La leçon coréenne est donc double. D’une part, l’IA répond à une demande réelle de simplification de l’information médicale. D’autre part, cette demande prospère sur un déficit de confiance préexistant. Ce n’est pas la machine, à elle seule, qui fragilise le lien de soin. Elle occupe l’espace laissé par une information jugée confuse, par des consultations parfois trop courtes, et par une difficulté croissante des institutions à parler clairement aux citoyens.
Que faire: restaurer la confiance plutôt que céder à l’illusion
Face à ce constat, la tentation serait grande d’opposer frontalement médecins et intelligence artificielle, comme si l’un devait forcément remplacer l’autre. Ce serait une erreur de diagnostic. Le cœur du problème n’est pas la technologie en soi, mais l’environnement de confiance dans lequel elle s’insère. Si les patients se tournent vers l’IA, c’est aussi parce qu’ils cherchent une parole intelligible, accessible et disponible. Autrement dit, la réponse ne peut pas être seulement technique ou réglementaire; elle doit aussi être communicationnelle.
La première urgence consiste à mieux distinguer information générale et décision médicale individualisée. Une société bien informée n’est pas une société où chacun aurait réponse à tout depuis son téléphone; c’est une société où chacun sait ce qu’un outil peut faire, ce qu’il ne peut pas faire, et à partir de quel moment un professionnel doit reprendre la main. Cette pédagogie est essentielle, dans les écoles comme dans les médias, sur les plateformes comme dans les salles d’attente.

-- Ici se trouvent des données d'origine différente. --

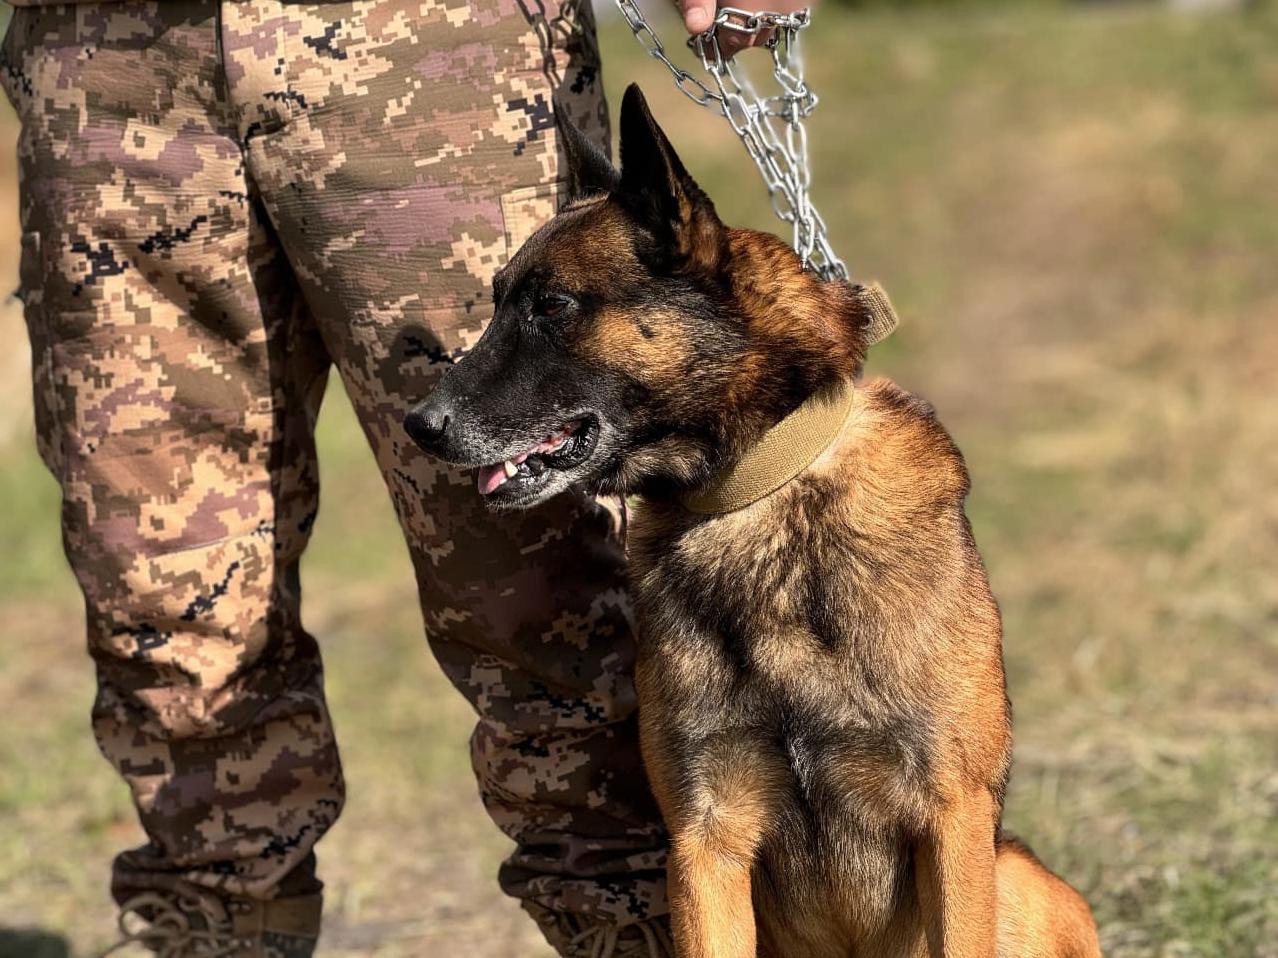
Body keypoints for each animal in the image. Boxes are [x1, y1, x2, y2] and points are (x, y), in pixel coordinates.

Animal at [403, 84, 1104, 958]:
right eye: (499, 302)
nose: (419, 424)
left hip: (1026, 880)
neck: (754, 504)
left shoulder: (953, 819)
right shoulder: (705, 842)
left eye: (552, 306)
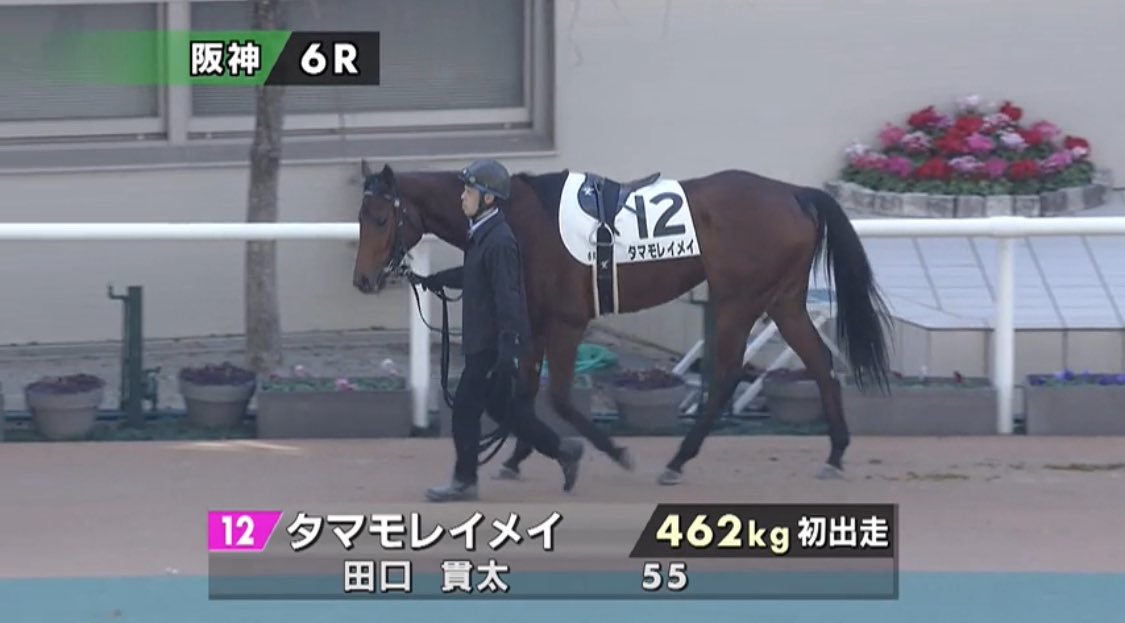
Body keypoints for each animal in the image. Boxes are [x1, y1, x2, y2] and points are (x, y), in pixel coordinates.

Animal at [351, 160, 892, 484]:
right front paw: (517, 456)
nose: (362, 280)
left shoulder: (567, 321)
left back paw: (677, 460)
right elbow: (523, 393)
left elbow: (558, 397)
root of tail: (795, 194)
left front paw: (609, 452)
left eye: (380, 218)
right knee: (819, 362)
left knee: (726, 377)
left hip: (738, 301)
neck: (520, 218)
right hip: (782, 300)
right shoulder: (534, 318)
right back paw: (835, 454)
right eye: (360, 217)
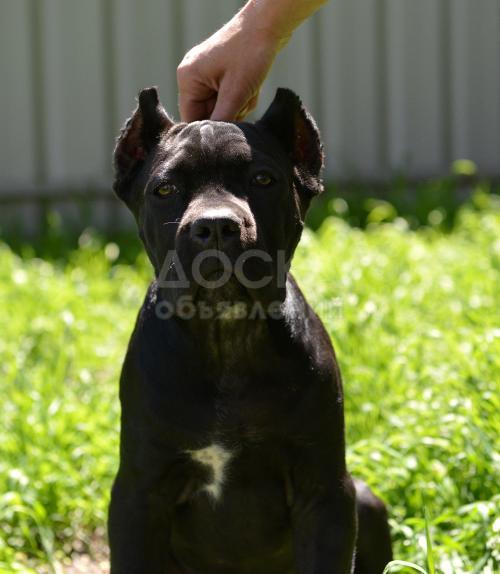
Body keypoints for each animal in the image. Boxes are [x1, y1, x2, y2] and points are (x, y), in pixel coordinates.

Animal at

La deuxième priorité est de renforcer la lisibilité des sources fiables. En santé, la qualité ne suffit pas; encore faut-il qu’elle soit trouvable, compréhensible et partageable. Trop d’informations institutionnelles restent écrites dans une langue administrative, technique ou désincarnée, alors que les contenus trompeurs prospèrent précisément parce qu’ils sont simples, émotionnels et immédiatement appropriables. Si la parole médicale veut reconquérir de la crédibilité, elle doit aussi apprendre à mieux se faire entendre.

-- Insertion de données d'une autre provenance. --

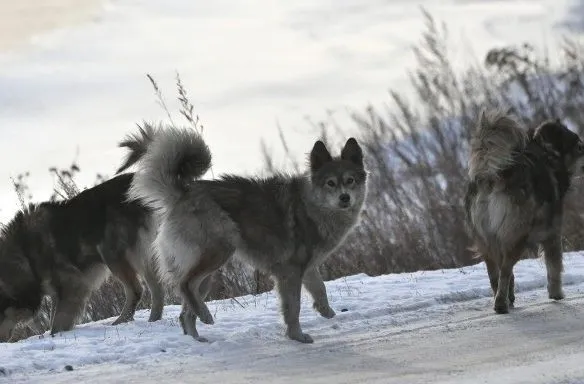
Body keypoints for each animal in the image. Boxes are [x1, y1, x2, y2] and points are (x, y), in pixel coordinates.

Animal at [0, 174, 164, 342]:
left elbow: (57, 322)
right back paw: (153, 321)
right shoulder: (58, 291)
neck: (25, 255)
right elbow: (55, 317)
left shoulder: (74, 283)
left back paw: (120, 322)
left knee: (136, 290)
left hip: (112, 254)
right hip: (142, 256)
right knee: (157, 288)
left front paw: (56, 336)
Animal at [117, 124, 364, 344]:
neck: (311, 205)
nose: (345, 198)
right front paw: (297, 336)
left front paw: (327, 312)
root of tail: (183, 194)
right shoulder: (290, 272)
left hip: (205, 273)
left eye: (350, 181)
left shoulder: (308, 268)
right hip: (219, 250)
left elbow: (320, 289)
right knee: (184, 285)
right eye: (330, 183)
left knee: (185, 309)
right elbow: (293, 308)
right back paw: (206, 316)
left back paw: (198, 338)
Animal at [466, 109, 584, 314]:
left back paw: (502, 298)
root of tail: (493, 176)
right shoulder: (553, 232)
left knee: (494, 272)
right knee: (505, 270)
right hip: (517, 235)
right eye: (578, 146)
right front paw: (556, 293)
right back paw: (501, 303)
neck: (547, 154)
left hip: (487, 238)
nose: (583, 147)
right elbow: (554, 265)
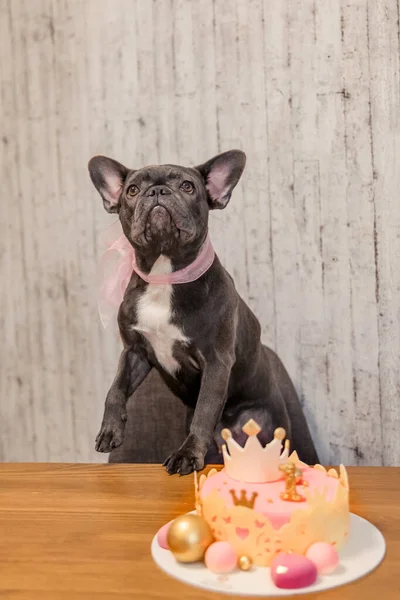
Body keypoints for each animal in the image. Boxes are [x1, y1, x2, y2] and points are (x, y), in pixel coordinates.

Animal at [88, 149, 318, 474]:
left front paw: (187, 455)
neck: (165, 275)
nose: (157, 191)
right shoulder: (135, 352)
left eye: (187, 186)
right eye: (132, 190)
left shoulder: (216, 362)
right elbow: (116, 389)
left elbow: (205, 409)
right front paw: (110, 430)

La troisième piste concerne la consultation elle-même. Le temps médical est rare, mais l’explication est devenue centrale. Un patient qui comprend pourquoi un diagnostic est retenu, pourquoi une hypothèse est écartée, pourquoi un examen est demandé ou non, sera moins dépendant des récits concurrents. Il ne s’agit pas de transformer chaque médecin en influenceur, mais de reconnaître qu’une part de la confiance se joue désormais dans la capacité à expliciter.

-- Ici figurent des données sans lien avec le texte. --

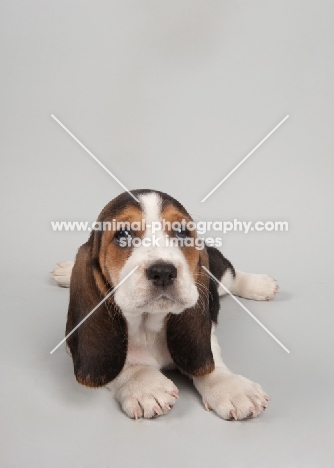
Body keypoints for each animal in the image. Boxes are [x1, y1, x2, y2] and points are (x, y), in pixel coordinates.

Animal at [51, 190, 276, 420]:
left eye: (182, 232)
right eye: (123, 235)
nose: (163, 271)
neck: (147, 322)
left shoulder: (208, 331)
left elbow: (211, 358)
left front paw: (229, 387)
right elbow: (124, 363)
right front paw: (145, 384)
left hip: (220, 272)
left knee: (233, 275)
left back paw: (261, 285)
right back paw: (67, 270)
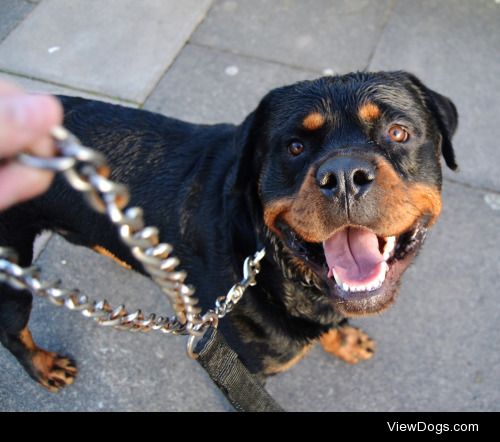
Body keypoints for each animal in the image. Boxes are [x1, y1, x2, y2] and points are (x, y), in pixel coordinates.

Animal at [0, 71, 458, 392]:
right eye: (294, 147)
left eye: (397, 132)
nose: (344, 175)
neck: (272, 265)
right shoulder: (241, 372)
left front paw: (343, 340)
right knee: (13, 331)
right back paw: (44, 367)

Enfin, il faut affirmer un principe simple: en matière de santé, la commodité ne peut pas devenir la mesure ultime de la vérité. Qu’un outil soit rapide, disponible ou agréable d’usage ne garantit ni sa pertinence clinique ni sa sécurité. L’IA a sans doute vocation à s’installer durablement dans le parcours informationnel des patients. Mais si elle doit y trouver sa place, ce ne peut être qu’en auxiliaire, jamais en substitut de la responsabilité médicale.
L’enquête sud-coréenne agit comme un révélateur. Elle ne raconte pas seulement l’ascension d’une technologie; elle met au jour la fragilité d’un lien social fondamental, celui qui unit l’information, l’expertise et la confiance. Pour les sociétés francophones, de Paris à Cotonou, de Lyon à Abidjan, le message est clair: l’avenir de la santé ne se jouera pas seulement dans les algorithmes, mais dans notre capacité collective à reconstruire des repères crédibles. À défaut, le risque n’est pas seulement de demander trop à l’IA. C’est de ne plus savoir à qui confier, vraiment, notre vulnérabilité.